Turning big data, I believe we Hadoop and Apache Spark is no stranger to these two names. But we tend to understand them aside just literally, and they have not been in-depth thinking, the following might come with me facie What are the similarities and differences between them.
Not the same level of problem-solving
First, Spark both Hadoop and Apache are big data framework, but the purpose of their existence is different. Hadoop is essentially a more distributed data infrastructure: it huge data sets assigned to a computer by a common cluster consisting of a plurality of storage nodes, which means you do not need to purchase and maintain expensive server hardware.
At the same time, Hadoop indexing and tracking these data will allow large data processing and analysis efficiency unprecedented heights. Spark, is so dedicated to a distributed storage for big data processing tools, it will not be stored in the distributed data.
Both can be combined separable
In addition to providing Hadoop for everyone consensus HDFS distributed data storage capabilities, but also provides a data processing function, called MapReduce. So here we can put aside Spark, using Hadoop MapReduce itself to finish processing the data.
Instead, Spark is not necessarily dependent on Hadoop body to survive. But as mentioned above, after all, it does not provide file management system, therefore, it must be distributed file systems and other integration to work. Here we can choose Hadoop's HDFS, you can choose another cloud-based data platform. Spark default but is still being used in Hadoop above, after all, everyone thinks they are the best combination.
The following is the most concise MapReduce analytic world will Zhuhai Fenduo excerpts from the Internet:
We want to count all the books in the library. You numeral 1 bookshelf, I count No. 2 shelves. This is the "Map". The more people we have, the number of books it faster.
Now we are together, all the statistics together. This is the "Reduce".
Spark spike MapReduce data processing speed
Spark because it processes data in a different way, a lot faster than MapReduce. MapReduce is a step by step process the data: "The data is read from the cluster, once processed, will write the results to a cluster, read the updated data from the cluster, for the next process, writes the results to the cluster, etc ... "Booz Allen Hamilton data scientist Kirk Borne true resolution.
In contrast Spark, it will be in memory to be close to "real time" to complete all of the data analysis: "Read data from the cluster, you must complete all of the analysis process, the result is written back to the cluster, complete," Born said.
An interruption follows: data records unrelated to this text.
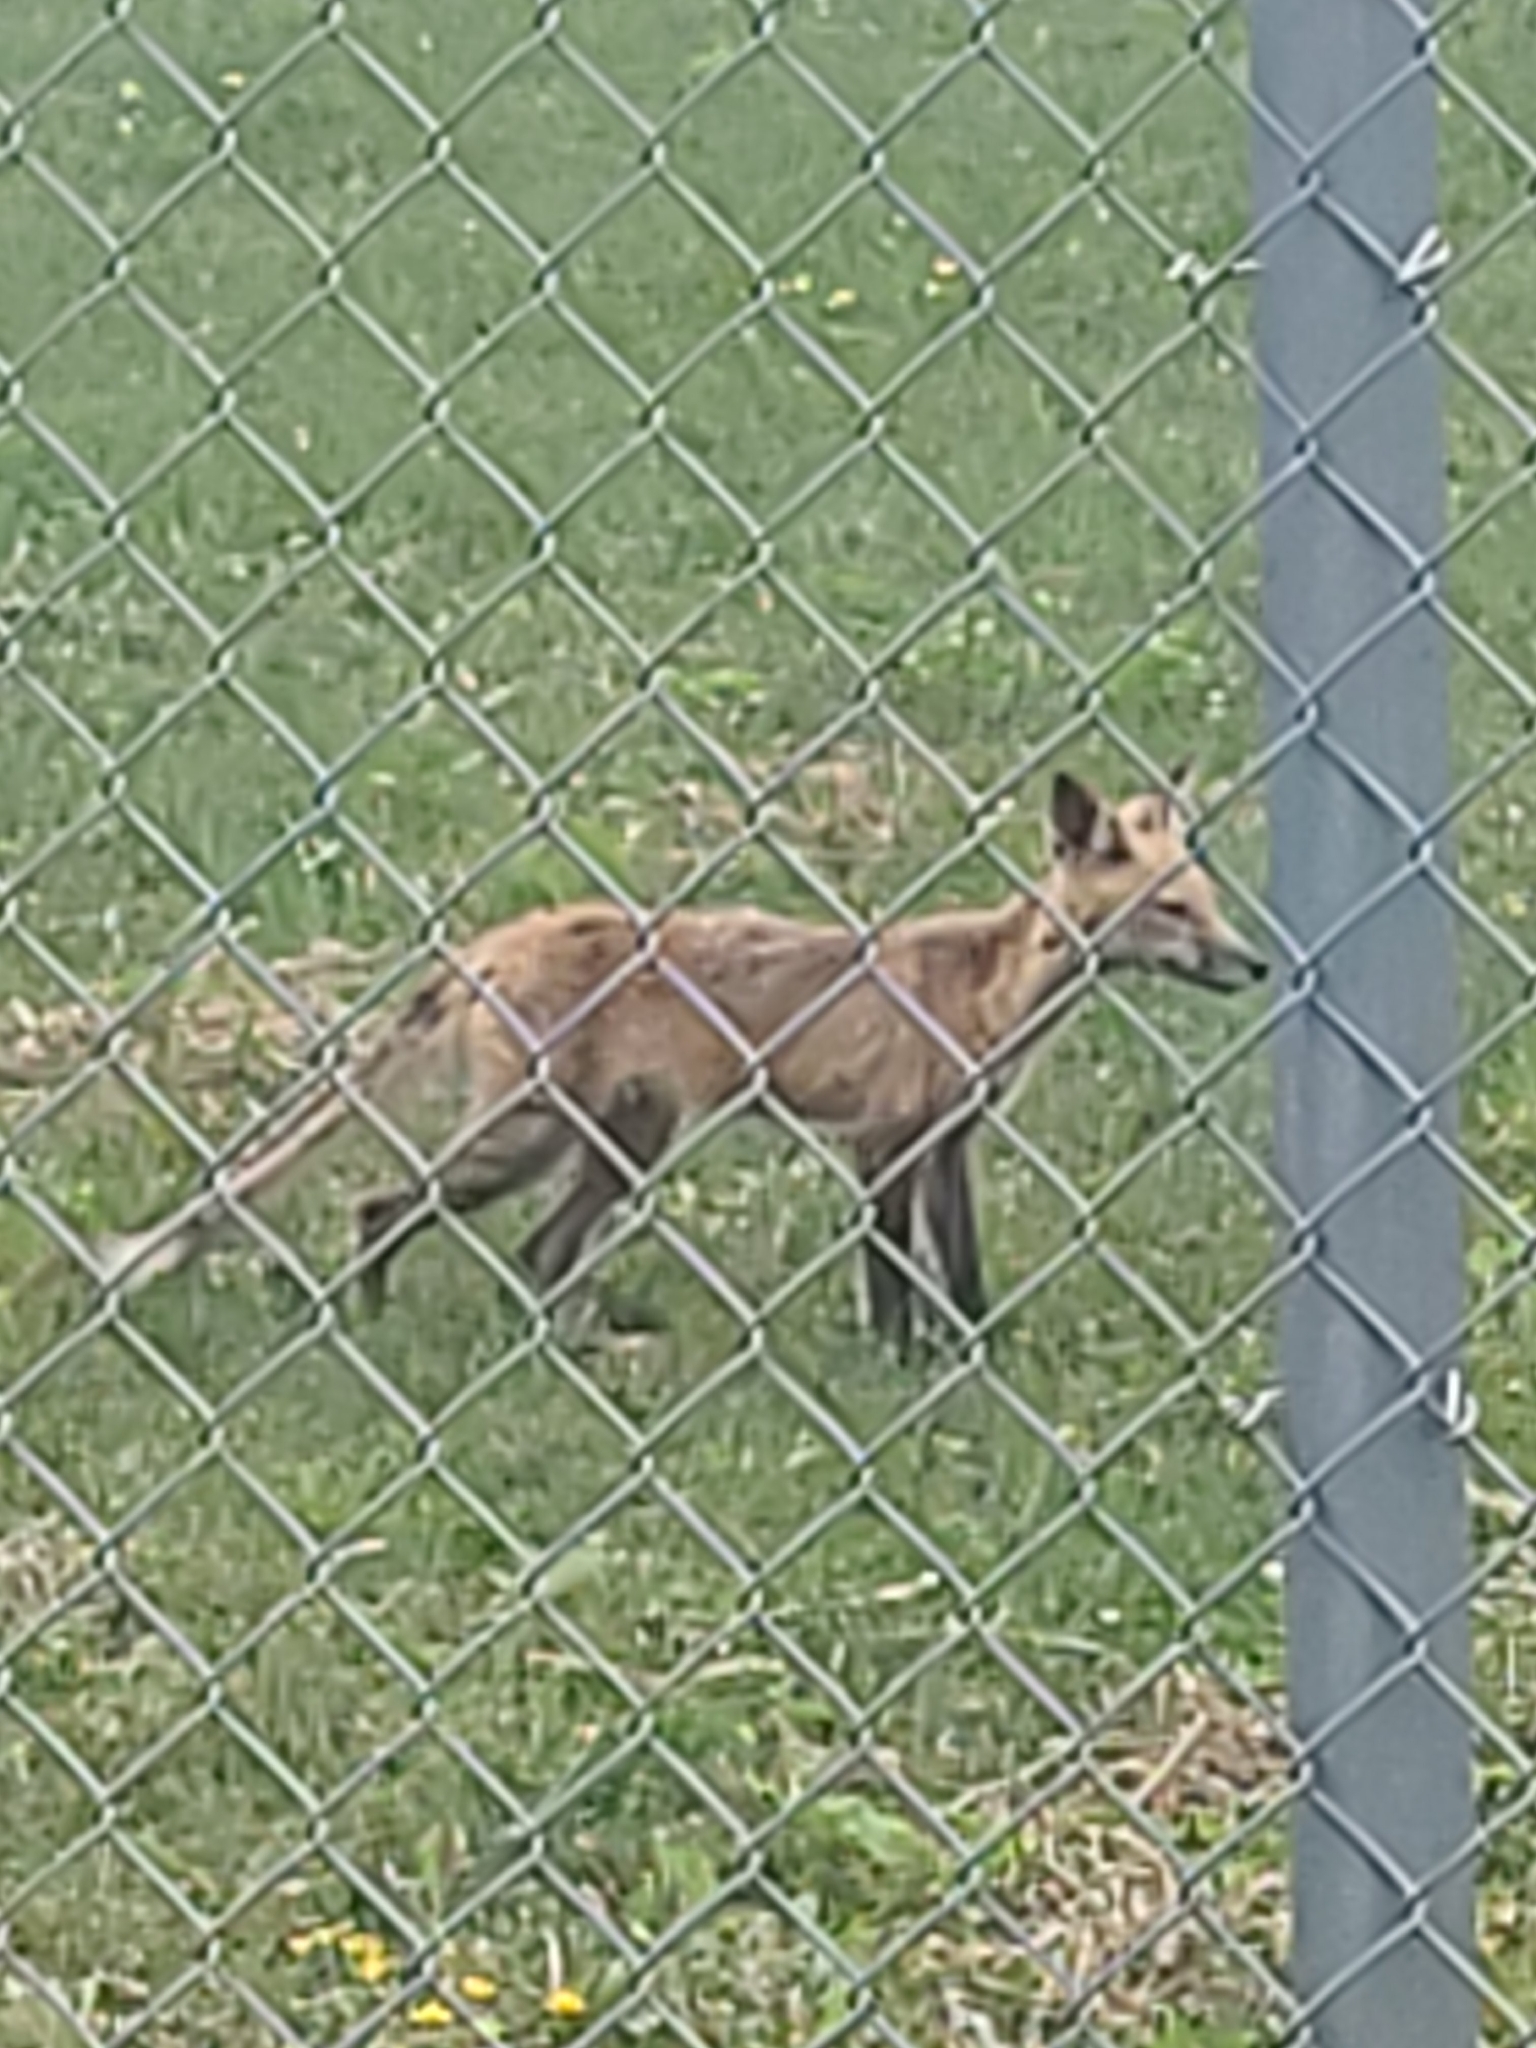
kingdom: Animalia
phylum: Chordata
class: Mammalia
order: Carnivora
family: Canidae
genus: Vulpes
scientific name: Vulpes vulpes
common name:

Spark batch faster than MapReduce nearly 10 times the memory of the data analysis speed is nearly 100 times faster.
If most data to be processed and the results demand is static, and you also have the patience to wait for the completion of the batch, then, MapReduce is handled perfectly acceptable.
But if you need to stream data for analysis, such as those derived from plant sensor data collected back, or that your need for multiple data processing applications, then you probably should use Spark processing.
Most machine learning algorithms is the need for multiple data processing. In addition, usually used Spark application scenario has the following areas: real-time market activity, online product recommendations, network security analysis, machine monitoring diary.
Both disaster recovery methods are different, but very good. Because Hadoop data after each process are written to disk, so it can be born very flexible system error processing.
Spark stored data objects in the distributed data cluster is called the flexible distributed data sets (RDD: Resilient Distributed Dataset) in. "These data objects can be placed on either memory, can be placed on the disk, so the RDD can also provide complete disaster recovery capabilities," Borne noted.